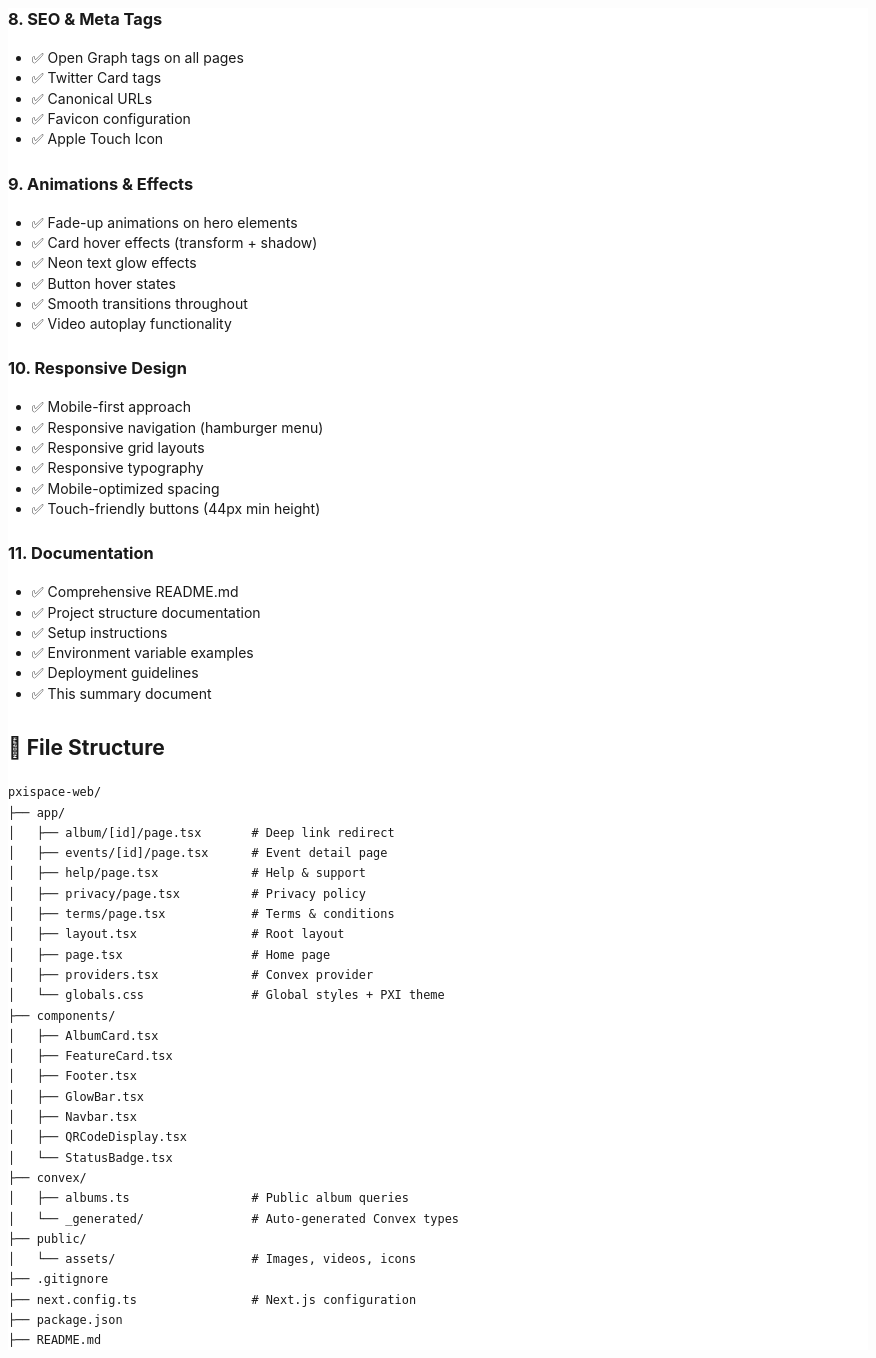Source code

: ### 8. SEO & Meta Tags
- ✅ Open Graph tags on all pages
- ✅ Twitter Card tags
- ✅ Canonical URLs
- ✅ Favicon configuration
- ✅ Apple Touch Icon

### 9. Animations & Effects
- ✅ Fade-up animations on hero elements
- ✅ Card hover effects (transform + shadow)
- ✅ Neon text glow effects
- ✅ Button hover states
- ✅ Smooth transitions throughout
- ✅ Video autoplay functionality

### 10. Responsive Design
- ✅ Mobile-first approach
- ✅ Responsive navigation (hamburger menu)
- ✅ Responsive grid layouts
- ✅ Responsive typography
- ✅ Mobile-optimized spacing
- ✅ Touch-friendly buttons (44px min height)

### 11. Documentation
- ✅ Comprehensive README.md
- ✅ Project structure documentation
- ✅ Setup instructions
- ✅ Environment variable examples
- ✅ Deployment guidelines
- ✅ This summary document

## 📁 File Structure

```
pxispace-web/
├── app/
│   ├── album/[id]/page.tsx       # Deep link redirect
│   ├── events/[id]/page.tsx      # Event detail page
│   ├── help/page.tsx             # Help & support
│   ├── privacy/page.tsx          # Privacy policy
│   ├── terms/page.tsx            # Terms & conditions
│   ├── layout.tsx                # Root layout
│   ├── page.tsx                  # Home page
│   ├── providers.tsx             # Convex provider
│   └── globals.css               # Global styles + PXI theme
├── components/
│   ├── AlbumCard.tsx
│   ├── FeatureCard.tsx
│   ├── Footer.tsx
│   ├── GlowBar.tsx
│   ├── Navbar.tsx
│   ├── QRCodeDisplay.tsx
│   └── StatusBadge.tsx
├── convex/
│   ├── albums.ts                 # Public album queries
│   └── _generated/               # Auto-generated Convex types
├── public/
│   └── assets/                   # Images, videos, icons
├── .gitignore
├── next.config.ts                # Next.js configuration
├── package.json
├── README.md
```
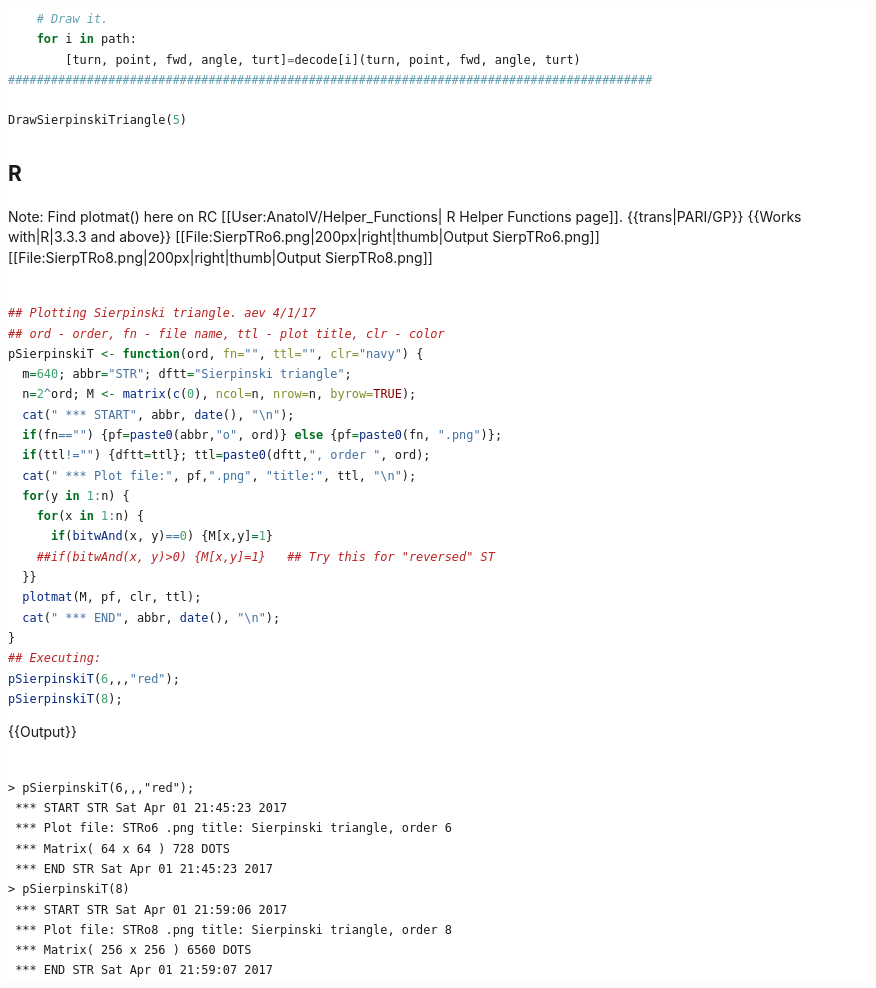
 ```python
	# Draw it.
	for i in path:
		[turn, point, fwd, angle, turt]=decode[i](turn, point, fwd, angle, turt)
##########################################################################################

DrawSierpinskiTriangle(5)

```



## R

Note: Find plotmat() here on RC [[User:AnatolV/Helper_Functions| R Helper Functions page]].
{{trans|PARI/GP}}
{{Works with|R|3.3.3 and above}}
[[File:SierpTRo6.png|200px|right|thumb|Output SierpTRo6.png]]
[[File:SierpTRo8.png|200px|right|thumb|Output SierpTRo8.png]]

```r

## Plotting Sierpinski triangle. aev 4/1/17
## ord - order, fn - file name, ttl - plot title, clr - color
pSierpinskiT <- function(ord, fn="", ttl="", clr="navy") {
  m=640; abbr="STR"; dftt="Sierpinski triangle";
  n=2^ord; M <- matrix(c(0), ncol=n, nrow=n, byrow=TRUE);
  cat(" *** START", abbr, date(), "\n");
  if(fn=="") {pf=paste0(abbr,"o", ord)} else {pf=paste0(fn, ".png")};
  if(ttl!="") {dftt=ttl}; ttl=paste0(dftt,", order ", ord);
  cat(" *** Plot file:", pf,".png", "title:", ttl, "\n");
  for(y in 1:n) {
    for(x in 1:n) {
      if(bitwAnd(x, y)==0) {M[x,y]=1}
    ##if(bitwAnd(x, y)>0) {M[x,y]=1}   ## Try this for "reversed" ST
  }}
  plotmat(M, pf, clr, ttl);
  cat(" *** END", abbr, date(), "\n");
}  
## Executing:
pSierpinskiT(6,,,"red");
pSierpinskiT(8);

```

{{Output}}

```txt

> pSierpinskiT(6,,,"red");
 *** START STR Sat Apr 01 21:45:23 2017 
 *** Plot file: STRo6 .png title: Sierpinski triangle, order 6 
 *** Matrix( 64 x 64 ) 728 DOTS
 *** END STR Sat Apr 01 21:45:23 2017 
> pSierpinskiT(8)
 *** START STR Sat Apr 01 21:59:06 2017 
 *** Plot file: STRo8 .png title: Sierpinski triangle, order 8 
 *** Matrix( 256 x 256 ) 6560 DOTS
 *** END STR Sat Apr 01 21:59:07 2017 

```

= = = =

What you will do: Aside from the pictures, repeat the listing exactly.

Finished exercise:
Source code

: ### 8. SEO & Meta Tags
- ✅ Open Graph tags on all pages
- ✅ Twitter Card tags
- ✅ Canonical URLs
- ✅ Favicon configuration
- ✅ Apple Touch Icon

### 9. Animations & Effects
- ✅ Fade-up animations on hero elements
- ✅ Card hover effects (transform + shadow)
- ✅ Neon text glow effects
- ✅ Button hover states
- ✅ Smooth transitions throughout
- ✅ Video autoplay functionality

### 10. Responsive Design
- ✅ Mobile-first approach
- ✅ Responsive navigation (hamburger menu)
- ✅ Responsive grid layouts
- ✅ Responsive typography
- ✅ Mobile-optimized spacing
- ✅ Touch-friendly buttons (44px min height)

### 11. Documentation
- ✅ Comprehensive README.md
- ✅ Project structure documentation
- ✅ Setup instructions
- ✅ Environment variable examples
- ✅ Deployment guidelines
- ✅ This summary document

## 📁 File Structure

```
pxispace-web/
├── app/
│   ├── album/[id]/page.tsx       # Deep link redirect
│   ├── events/[id]/page.tsx      # Event detail page
│   ├── help/page.tsx             # Help & support
│   ├── privacy/page.tsx          # Privacy policy
│   ├── terms/page.tsx            # Terms & conditions
│   ├── layout.tsx                # Root layout
│   ├── page.tsx                  # Home page
│   ├── providers.tsx             # Convex provider
│   └── globals.css               # Global styles + PXI theme
├── components/
│   ├── AlbumCard.tsx
│   ├── FeatureCard.tsx
│   ├── Footer.tsx
│   ├── GlowBar.tsx
│   ├── Navbar.tsx
│   ├── QRCodeDisplay.tsx
│   └── StatusBadge.tsx
├── convex/
│   ├── albums.ts                 # Public album queries
│   └── _generated/               # Auto-generated Convex types
├── public/
│   └── assets/                   # Images, videos, icons
├── .gitignore
├── next.config.ts                # Next.js configuration
├── package.json
├── README.md
```
 ```python
	# Draw it.
	for i in path:
		[turn, point, fwd, angle, turt]=decode[i](turn, point, fwd, angle, turt)
##########################################################################################

DrawSierpinskiTriangle(5)

```



## R

Note: Find plotmat() here on RC [[User:AnatolV/Helper_Functions| R Helper Functions page]].
{{trans|PARI/GP}}
{{Works with|R|3.3.3 and above}}
[[File:SierpTRo6.png|200px|right|thumb|Output SierpTRo6.png]]
[[File:SierpTRo8.png|200px|right|thumb|Output SierpTRo8.png]]

```r

## Plotting Sierpinski triangle. aev 4/1/17
## ord - order, fn - file name, ttl - plot title, clr - color
pSierpinskiT <- function(ord, fn="", ttl="", clr="navy") {
  m=640; abbr="STR"; dftt="Sierpinski triangle";
  n=2^ord; M <- matrix(c(0), ncol=n, nrow=n, byrow=TRUE);
  cat(" *** START", abbr, date(), "\n");
  if(fn=="") {pf=paste0(abbr,"o", ord)} else {pf=paste0(fn, ".png")};
  if(ttl!="") {dftt=ttl}; ttl=paste0(dftt,", order ", ord);
  cat(" *** Plot file:", pf,".png", "title:", ttl, "\n");
  for(y in 1:n) {
    for(x in 1:n) {
      if(bitwAnd(x, y)==0) {M[x,y]=1}
    ##if(bitwAnd(x, y)>0) {M[x,y]=1}   ## Try this for "reversed" ST
  }}
  plotmat(M, pf, clr, ttl);
  cat(" *** END", abbr, date(), "\n");
}  
## Executing:
pSierpinskiT(6,,,"red");
pSierpinskiT(8);

```

{{Output}}

```txt

> pSierpinskiT(6,,,"red");
 *** START STR Sat Apr 01 21:45:23 2017 
 *** Plot file: STRo6 .png title: Sierpinski triangle, order 6 
 *** Matrix( 64 x 64 ) 728 DOTS
 *** END STR Sat Apr 01 21:45:23 2017 
> pSierpinskiT(8)
 *** START STR Sat Apr 01 21:59:06 2017 
 *** Plot file: STRo8 .png title: Sierpinski triangle, order 8 
 *** Matrix( 256 x 256 ) 6560 DOTS
 *** END STR Sat Apr 01 21:59:07 2017 

```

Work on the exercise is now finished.